TASK GOAL
Write out every line of the listing below word for word, leaving out the pictures.

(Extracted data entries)
● ● ● ● ●
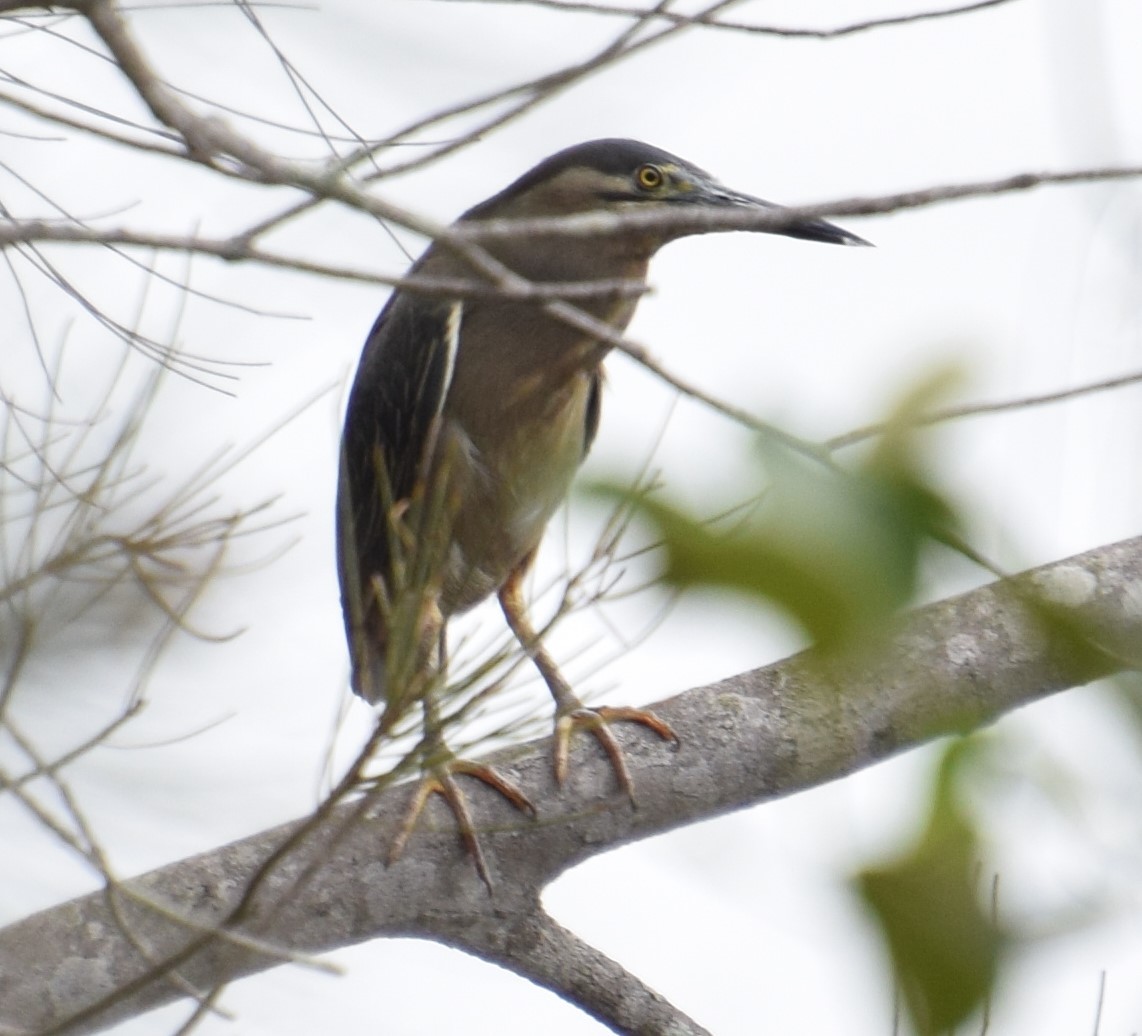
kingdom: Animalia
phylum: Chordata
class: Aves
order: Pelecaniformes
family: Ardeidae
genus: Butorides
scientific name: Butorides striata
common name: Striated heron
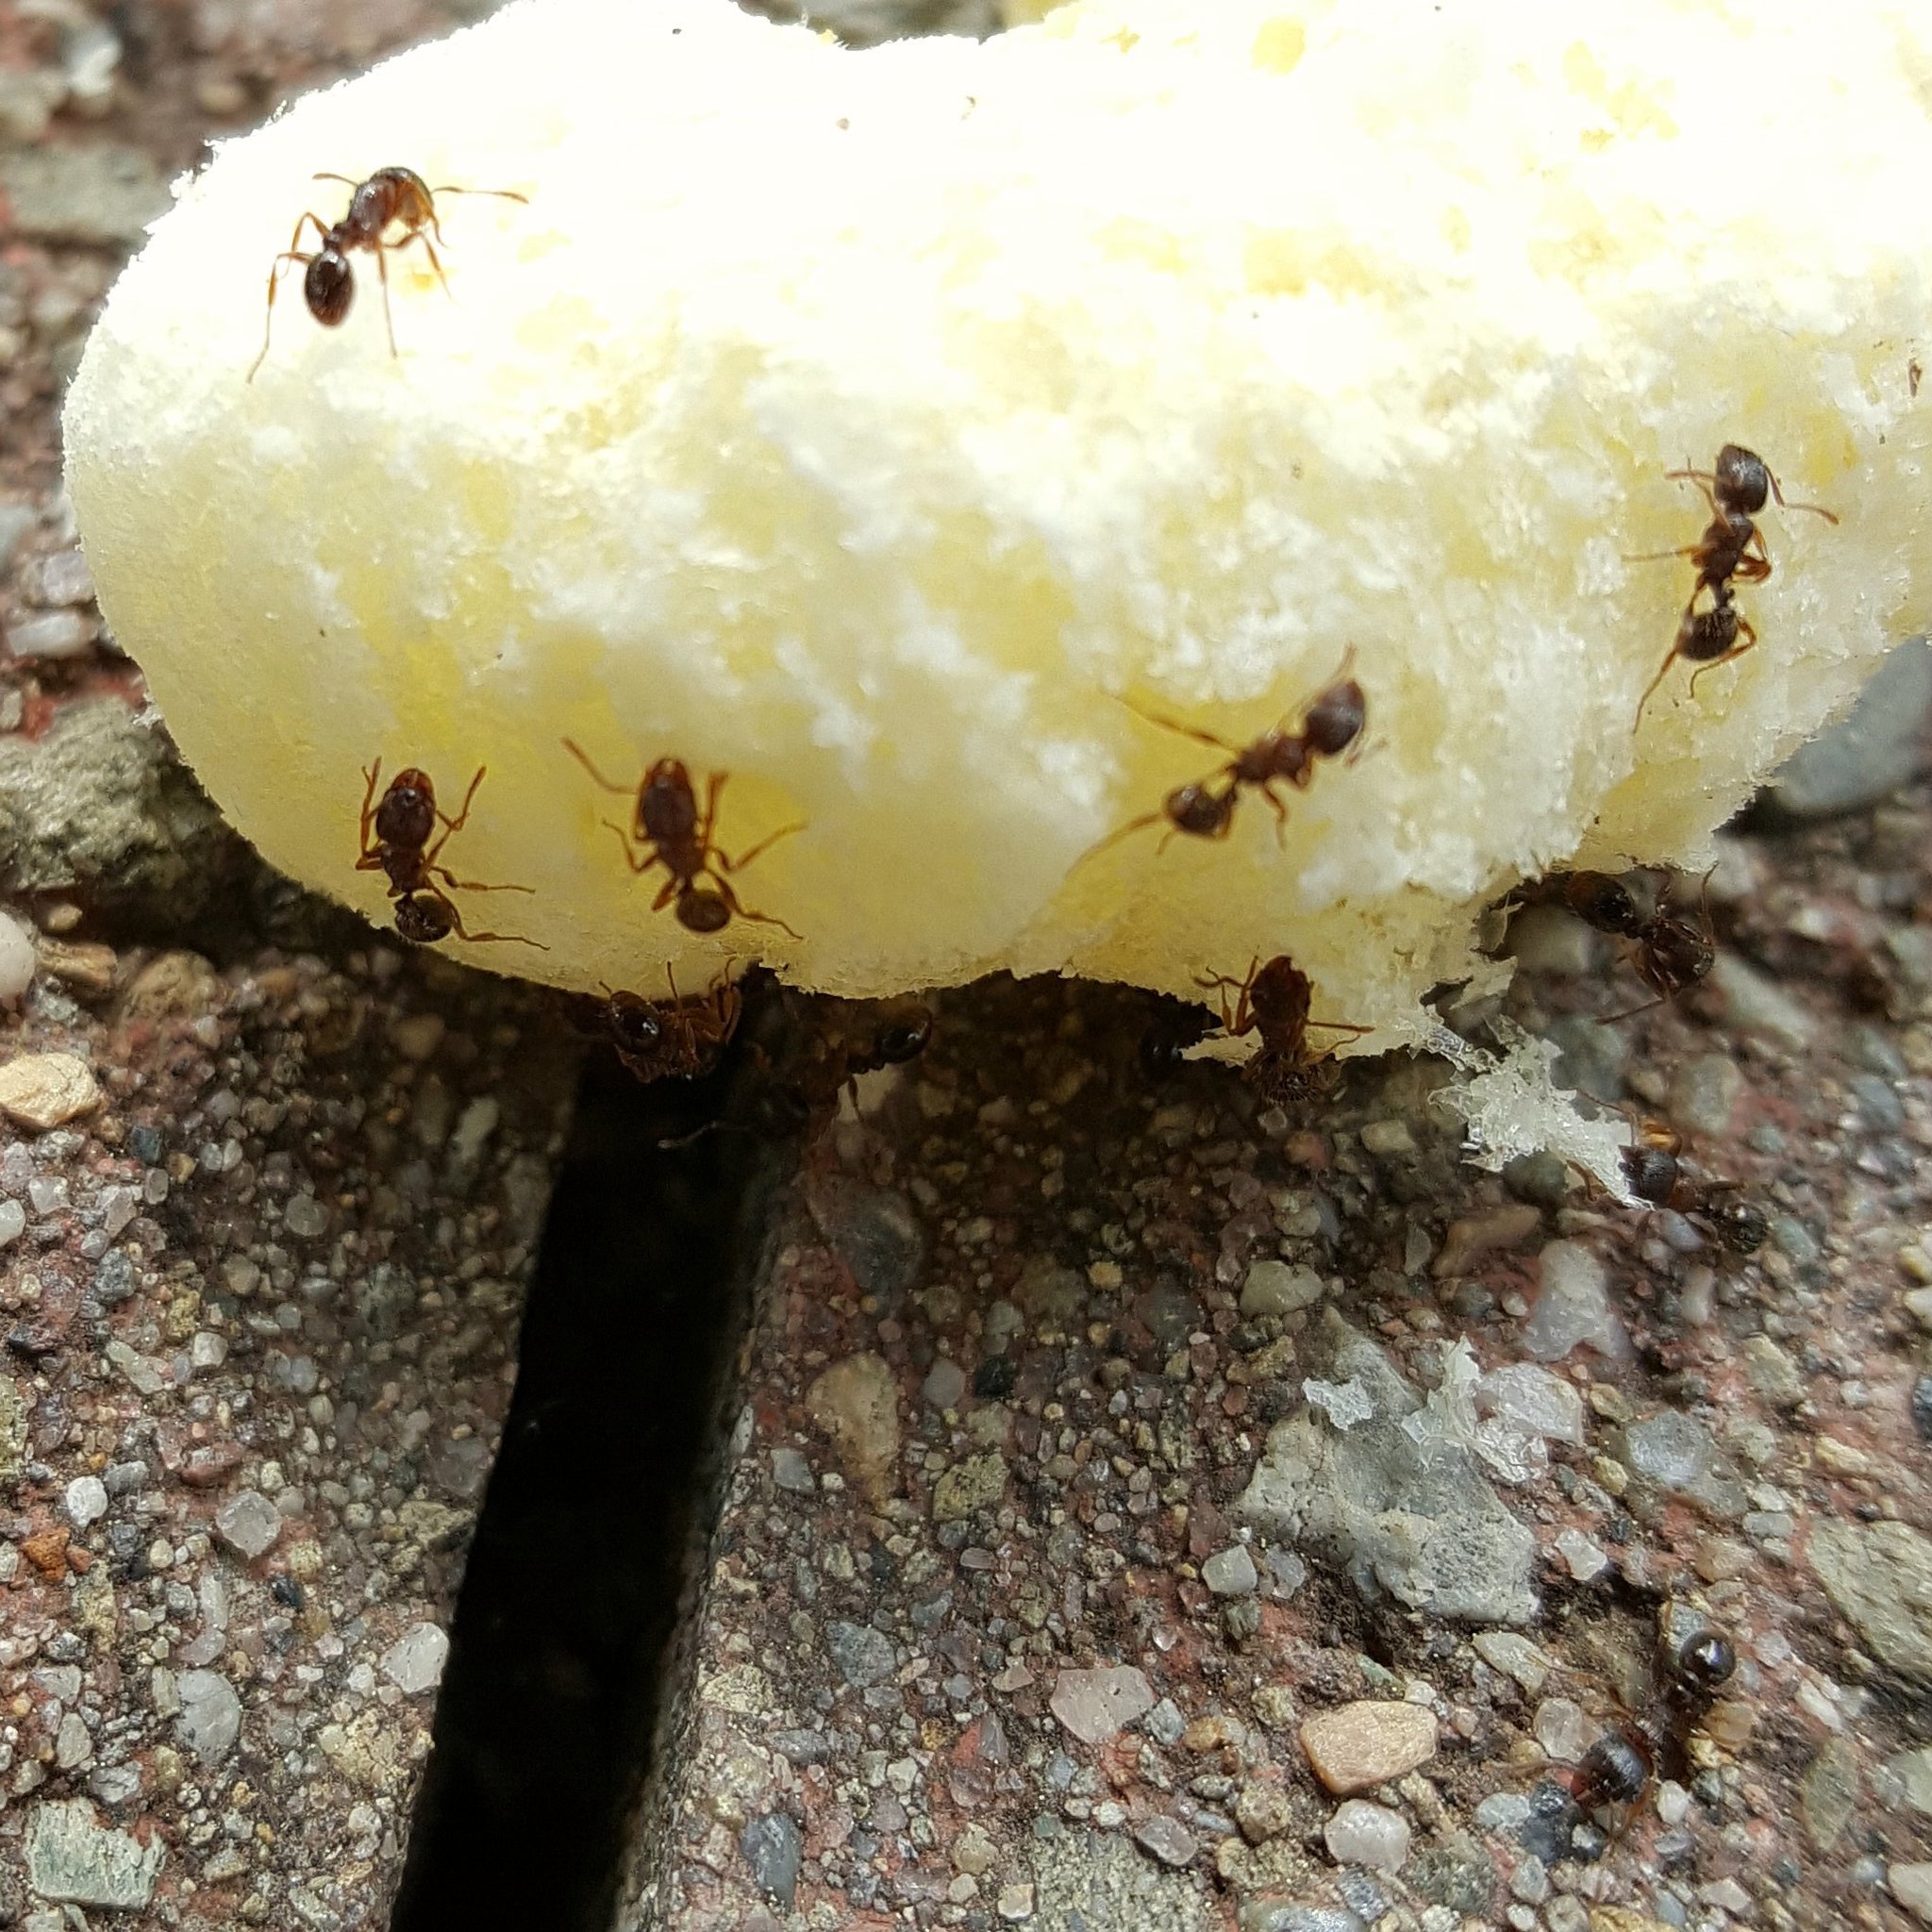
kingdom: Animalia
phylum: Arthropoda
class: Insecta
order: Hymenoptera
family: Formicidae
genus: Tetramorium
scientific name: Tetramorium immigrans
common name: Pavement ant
● ● ● ● ●
FULL ANSWER
kingdom: Animalia
phylum: Chordata
class: Aves
order: Pelecaniformes
family: Ardeidae
genus: Butorides
scientific name: Butorides striata
common name: Striated heron
kingdom: Animalia
phylum: Arthropoda
class: Insecta
order: Hymenoptera
family: Formicidae
genus: Tetramorium
scientific name: Tetramorium immigrans
common name: Pavement ant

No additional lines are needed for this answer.